Written task
Go through each line of the records below and count those with the word "самообложение"; give only the total.

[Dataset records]
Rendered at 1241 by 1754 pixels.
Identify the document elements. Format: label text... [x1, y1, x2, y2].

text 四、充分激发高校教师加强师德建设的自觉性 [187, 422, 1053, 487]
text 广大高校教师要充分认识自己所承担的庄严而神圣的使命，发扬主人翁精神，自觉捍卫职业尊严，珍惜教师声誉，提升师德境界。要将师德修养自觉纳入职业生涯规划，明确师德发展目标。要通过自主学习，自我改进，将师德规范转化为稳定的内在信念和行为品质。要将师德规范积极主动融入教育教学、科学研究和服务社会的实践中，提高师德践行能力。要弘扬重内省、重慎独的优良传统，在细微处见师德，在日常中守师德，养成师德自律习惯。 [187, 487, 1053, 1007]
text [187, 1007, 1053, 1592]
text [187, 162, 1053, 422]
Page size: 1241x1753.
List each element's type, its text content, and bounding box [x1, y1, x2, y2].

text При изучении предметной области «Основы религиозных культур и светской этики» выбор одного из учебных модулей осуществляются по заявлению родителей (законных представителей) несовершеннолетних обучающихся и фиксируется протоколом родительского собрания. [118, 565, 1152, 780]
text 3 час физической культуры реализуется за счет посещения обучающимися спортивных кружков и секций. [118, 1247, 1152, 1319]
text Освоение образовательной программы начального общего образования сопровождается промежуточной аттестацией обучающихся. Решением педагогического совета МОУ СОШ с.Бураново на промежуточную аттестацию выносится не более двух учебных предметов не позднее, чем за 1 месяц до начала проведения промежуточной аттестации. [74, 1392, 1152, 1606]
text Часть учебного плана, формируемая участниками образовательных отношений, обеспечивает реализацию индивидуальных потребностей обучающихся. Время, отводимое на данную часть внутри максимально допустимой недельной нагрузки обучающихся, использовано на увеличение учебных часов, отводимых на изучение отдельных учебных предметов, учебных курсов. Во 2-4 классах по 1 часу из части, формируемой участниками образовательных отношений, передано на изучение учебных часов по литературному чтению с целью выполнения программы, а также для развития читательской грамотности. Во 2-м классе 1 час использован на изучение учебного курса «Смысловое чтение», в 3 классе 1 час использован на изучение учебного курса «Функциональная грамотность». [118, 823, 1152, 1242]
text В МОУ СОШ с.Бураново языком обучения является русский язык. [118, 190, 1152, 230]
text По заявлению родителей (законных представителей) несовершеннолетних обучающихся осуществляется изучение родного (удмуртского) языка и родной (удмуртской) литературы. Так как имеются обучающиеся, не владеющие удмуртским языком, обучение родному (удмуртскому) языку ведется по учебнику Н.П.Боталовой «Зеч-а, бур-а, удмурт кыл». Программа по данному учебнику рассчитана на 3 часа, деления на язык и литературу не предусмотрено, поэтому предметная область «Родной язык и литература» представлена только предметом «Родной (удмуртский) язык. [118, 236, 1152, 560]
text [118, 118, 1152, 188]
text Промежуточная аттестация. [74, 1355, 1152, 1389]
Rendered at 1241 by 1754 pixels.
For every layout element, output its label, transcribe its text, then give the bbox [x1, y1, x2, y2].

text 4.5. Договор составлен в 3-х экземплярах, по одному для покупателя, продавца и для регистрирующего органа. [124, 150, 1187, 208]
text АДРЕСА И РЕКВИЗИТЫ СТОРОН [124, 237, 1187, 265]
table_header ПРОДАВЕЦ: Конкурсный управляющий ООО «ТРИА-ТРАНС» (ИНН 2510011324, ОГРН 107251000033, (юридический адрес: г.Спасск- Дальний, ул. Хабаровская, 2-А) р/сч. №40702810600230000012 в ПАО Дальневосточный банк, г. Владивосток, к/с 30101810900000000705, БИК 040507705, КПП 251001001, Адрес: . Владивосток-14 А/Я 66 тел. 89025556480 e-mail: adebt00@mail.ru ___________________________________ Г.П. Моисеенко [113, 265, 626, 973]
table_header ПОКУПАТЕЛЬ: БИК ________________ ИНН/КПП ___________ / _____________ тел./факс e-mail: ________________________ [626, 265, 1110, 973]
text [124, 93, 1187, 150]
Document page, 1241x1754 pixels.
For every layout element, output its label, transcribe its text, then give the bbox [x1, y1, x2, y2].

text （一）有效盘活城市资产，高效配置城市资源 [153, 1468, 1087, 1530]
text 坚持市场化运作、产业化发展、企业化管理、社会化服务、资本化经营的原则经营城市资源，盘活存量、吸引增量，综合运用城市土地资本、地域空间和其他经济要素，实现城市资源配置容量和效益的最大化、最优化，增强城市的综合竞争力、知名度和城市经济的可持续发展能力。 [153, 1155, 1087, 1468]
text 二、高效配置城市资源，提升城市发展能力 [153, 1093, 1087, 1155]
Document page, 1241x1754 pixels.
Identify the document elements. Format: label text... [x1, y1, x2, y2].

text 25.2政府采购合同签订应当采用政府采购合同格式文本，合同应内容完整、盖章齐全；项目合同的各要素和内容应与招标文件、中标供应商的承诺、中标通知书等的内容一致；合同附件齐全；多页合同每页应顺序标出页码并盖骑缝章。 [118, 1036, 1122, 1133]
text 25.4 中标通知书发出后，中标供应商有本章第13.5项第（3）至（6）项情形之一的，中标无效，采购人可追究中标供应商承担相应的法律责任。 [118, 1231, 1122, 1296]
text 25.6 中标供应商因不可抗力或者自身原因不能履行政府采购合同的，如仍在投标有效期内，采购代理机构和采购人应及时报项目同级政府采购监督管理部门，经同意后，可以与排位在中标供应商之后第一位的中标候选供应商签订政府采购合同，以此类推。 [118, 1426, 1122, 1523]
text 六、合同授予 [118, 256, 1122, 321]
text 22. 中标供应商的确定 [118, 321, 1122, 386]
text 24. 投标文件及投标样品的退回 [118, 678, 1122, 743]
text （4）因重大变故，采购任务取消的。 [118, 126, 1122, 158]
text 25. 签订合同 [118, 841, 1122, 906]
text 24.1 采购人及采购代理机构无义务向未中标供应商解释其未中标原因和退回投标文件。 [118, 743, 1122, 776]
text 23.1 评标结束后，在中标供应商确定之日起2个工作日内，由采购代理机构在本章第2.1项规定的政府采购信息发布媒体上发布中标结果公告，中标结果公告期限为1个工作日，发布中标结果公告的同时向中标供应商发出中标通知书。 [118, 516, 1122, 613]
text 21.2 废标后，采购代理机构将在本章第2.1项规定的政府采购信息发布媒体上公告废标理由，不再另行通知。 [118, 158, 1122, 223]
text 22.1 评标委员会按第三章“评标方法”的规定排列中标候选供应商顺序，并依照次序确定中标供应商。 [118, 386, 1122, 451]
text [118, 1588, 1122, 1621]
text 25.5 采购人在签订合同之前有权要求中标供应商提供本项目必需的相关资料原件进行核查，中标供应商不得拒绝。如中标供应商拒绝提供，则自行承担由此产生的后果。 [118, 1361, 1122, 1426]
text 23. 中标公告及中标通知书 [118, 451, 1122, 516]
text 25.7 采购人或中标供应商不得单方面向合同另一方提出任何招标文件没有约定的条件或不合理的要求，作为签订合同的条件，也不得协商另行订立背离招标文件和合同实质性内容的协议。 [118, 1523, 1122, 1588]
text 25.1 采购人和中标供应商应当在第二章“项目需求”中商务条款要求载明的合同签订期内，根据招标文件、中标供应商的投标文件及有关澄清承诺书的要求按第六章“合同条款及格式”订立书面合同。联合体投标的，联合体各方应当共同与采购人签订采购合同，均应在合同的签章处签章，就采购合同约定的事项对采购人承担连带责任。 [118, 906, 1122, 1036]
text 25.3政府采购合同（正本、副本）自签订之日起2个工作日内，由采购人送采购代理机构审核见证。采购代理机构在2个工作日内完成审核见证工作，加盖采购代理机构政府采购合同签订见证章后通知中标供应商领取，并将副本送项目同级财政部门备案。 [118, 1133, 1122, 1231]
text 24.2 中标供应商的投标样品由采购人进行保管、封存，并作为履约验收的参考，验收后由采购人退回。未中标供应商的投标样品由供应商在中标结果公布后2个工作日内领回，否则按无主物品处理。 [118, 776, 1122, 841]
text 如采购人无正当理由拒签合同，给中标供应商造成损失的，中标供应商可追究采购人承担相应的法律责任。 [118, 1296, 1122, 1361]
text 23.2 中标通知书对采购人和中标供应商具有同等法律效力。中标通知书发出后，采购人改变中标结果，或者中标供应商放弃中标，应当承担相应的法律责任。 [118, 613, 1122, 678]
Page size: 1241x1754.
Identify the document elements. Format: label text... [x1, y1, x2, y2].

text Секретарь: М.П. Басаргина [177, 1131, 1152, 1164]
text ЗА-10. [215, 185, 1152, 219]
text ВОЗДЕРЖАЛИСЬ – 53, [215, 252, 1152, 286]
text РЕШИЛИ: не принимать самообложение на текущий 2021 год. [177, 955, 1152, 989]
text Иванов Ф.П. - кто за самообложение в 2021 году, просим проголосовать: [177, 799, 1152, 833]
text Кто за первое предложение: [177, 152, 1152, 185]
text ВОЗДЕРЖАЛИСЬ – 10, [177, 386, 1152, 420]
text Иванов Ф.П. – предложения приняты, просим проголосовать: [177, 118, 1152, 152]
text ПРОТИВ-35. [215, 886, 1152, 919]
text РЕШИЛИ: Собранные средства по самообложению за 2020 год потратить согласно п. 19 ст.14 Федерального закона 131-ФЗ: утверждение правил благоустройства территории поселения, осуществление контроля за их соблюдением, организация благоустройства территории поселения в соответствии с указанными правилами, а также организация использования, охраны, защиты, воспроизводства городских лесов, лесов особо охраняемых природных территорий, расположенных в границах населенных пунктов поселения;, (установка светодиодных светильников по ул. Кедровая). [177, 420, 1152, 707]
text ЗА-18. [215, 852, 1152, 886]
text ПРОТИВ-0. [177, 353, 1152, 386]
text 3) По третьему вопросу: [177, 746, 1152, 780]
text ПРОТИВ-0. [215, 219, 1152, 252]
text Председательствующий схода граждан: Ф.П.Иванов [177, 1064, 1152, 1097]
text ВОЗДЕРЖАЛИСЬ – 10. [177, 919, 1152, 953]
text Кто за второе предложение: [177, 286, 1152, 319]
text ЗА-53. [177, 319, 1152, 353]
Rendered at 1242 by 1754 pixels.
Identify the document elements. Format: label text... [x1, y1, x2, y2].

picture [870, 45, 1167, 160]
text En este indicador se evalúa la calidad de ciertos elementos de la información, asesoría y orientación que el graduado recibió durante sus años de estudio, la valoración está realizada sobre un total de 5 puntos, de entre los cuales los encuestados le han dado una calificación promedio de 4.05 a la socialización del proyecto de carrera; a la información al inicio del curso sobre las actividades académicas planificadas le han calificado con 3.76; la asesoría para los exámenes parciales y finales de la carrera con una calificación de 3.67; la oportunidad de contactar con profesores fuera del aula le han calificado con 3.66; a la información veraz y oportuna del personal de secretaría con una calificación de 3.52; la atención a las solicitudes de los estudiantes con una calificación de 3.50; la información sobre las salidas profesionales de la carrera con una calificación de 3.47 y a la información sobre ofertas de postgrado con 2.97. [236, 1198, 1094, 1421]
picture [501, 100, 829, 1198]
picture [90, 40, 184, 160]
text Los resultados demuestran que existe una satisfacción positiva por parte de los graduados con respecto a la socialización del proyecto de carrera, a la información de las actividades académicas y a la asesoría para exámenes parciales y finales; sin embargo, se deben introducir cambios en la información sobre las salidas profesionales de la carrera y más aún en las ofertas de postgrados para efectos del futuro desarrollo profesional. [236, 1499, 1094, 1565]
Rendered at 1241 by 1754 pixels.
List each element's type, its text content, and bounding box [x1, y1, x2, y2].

Output of the exercise
2